In a review of clinical data on 1535 patients (Olanow 2000), the expert panel also noted that about half the patients who continued tolcapone therapy experienced a normalization of ALT/AST levels within 1–3 months, whereas patients who discontinued tolcapone experienced the normalization after just 2–3 weeks. These data are crucial in the evaluation of tolcapone’s role in PD therapy; in fact, due to its fast onset of action, the identifications of responders can occur early, when the liver damage is probably still in a reversible initial phase, so non-responders may easily withdraw before liver damage is established, whereas responders should be strictly monitored, especially in the first 6 months.
In summary, tolcapone is a useful option for patients with idiopathic, fluctuating PD patients (Colosimo 1999). Clinical practice suggests that tolcapone is more effective than entacapone and it can be successfully associated to levodopa preparations. In addition it has central activity with potential benefits on mood and cognition although this might be observed only at doses of 200 mg tid. Data on tolcapone effect in patients who have not benefited from entacapone (this would be the target population according to EMEA guidelines) are still lacking. Randomized trials are warranted to demonstrate that adding tolcapone in these individuals is indeed beneficial.

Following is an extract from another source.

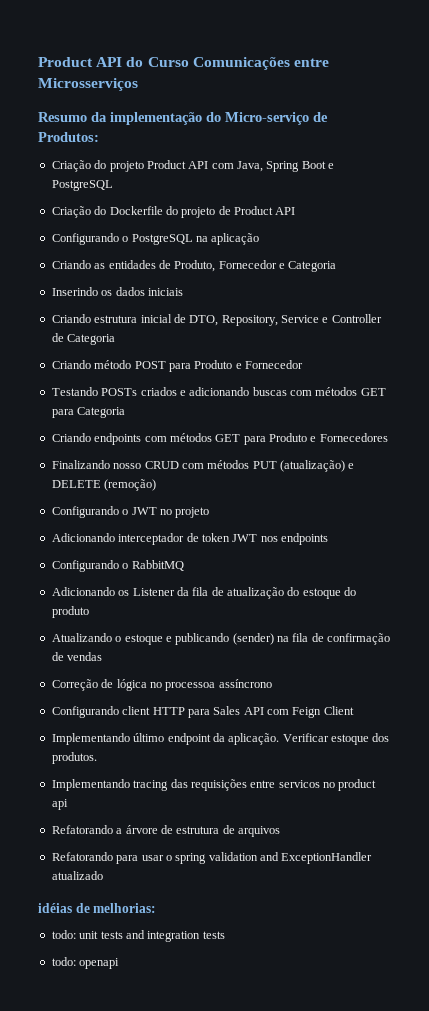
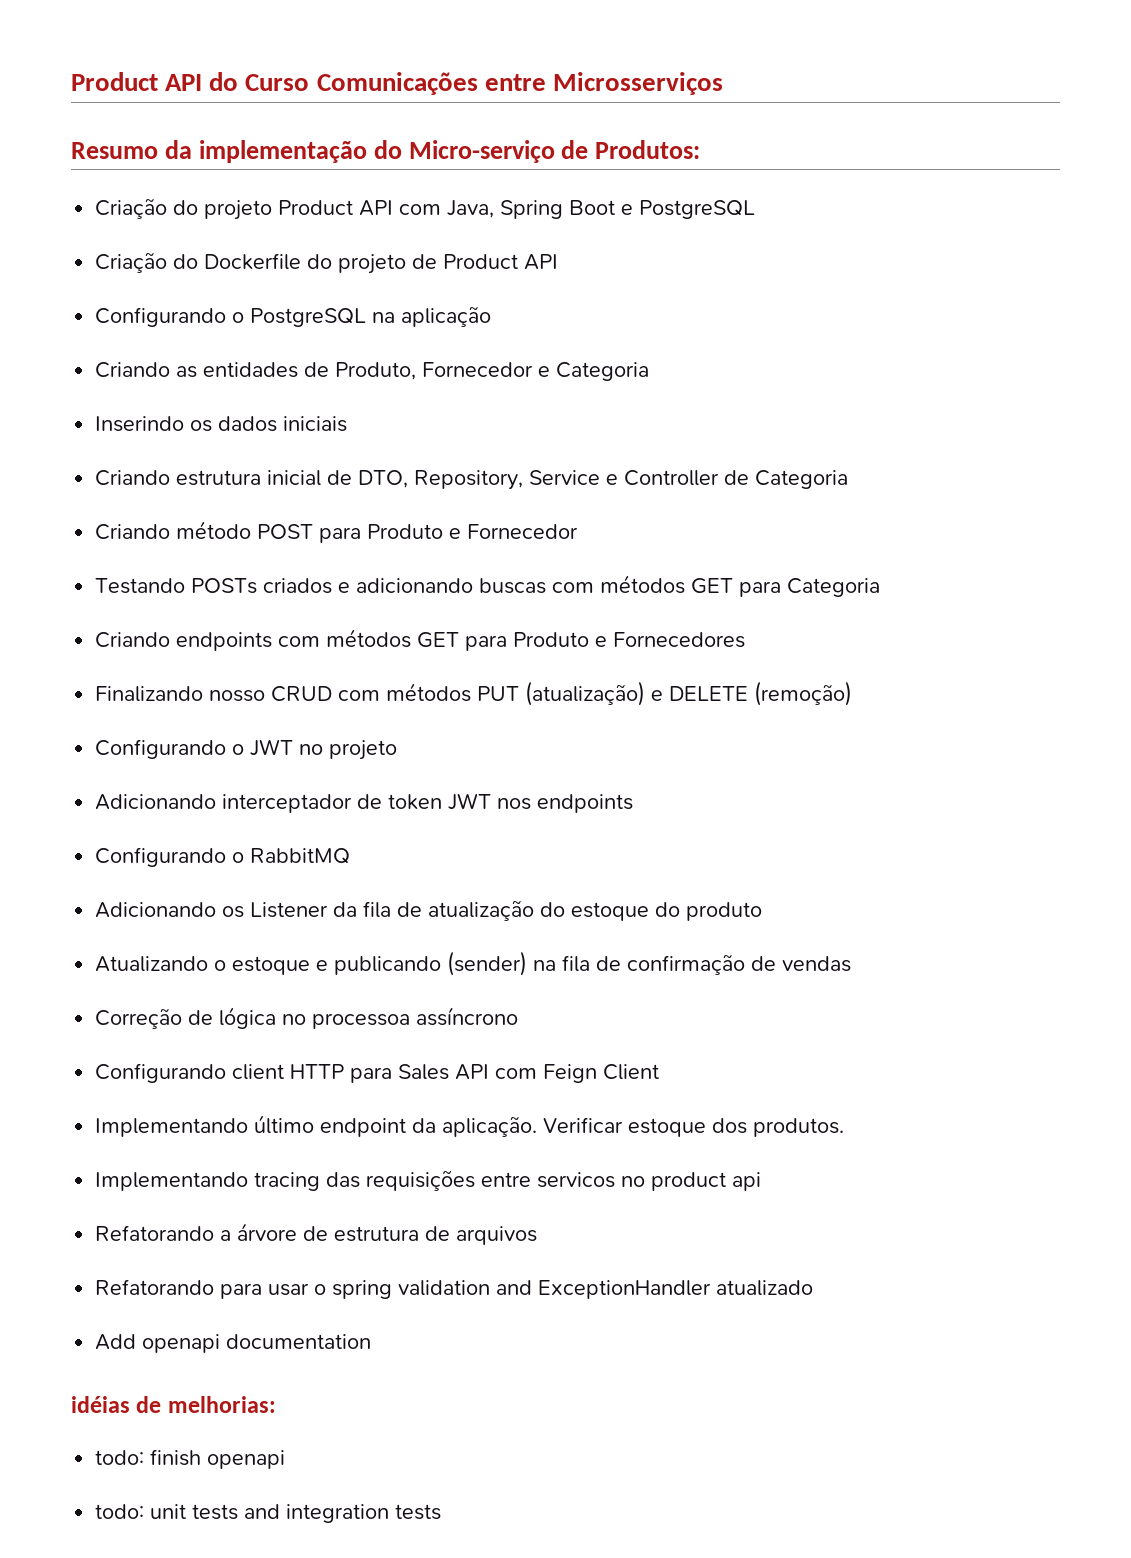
(103, 875) none -> [95,1334,372,1353] // Add openapi documentation
(157, 908) none -> [95,1449,286,1469] // todo: finish openapi
[51,957,120,969] // todo: openapi -> (442, 1512) none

Current evidence suggests that treatment strategies should target both motor and non-motor fluctuations, as the latter have been often neglected or underestimated in PD. COMT inhibitors are beneficial because they widen the therapeutic window in PD. In addition tolcapone may also have some central activity particularly at high dose. Given this evidence we suggest that tolcapone should be prescribed to all PD patients who continue to complain about motor fluctuations despite current or previous treatment with entacapone and/or MAO-B inhibitors. We believe that a tolcapone trial should be considered before other complex and more invasive procedures are proposed to the patient.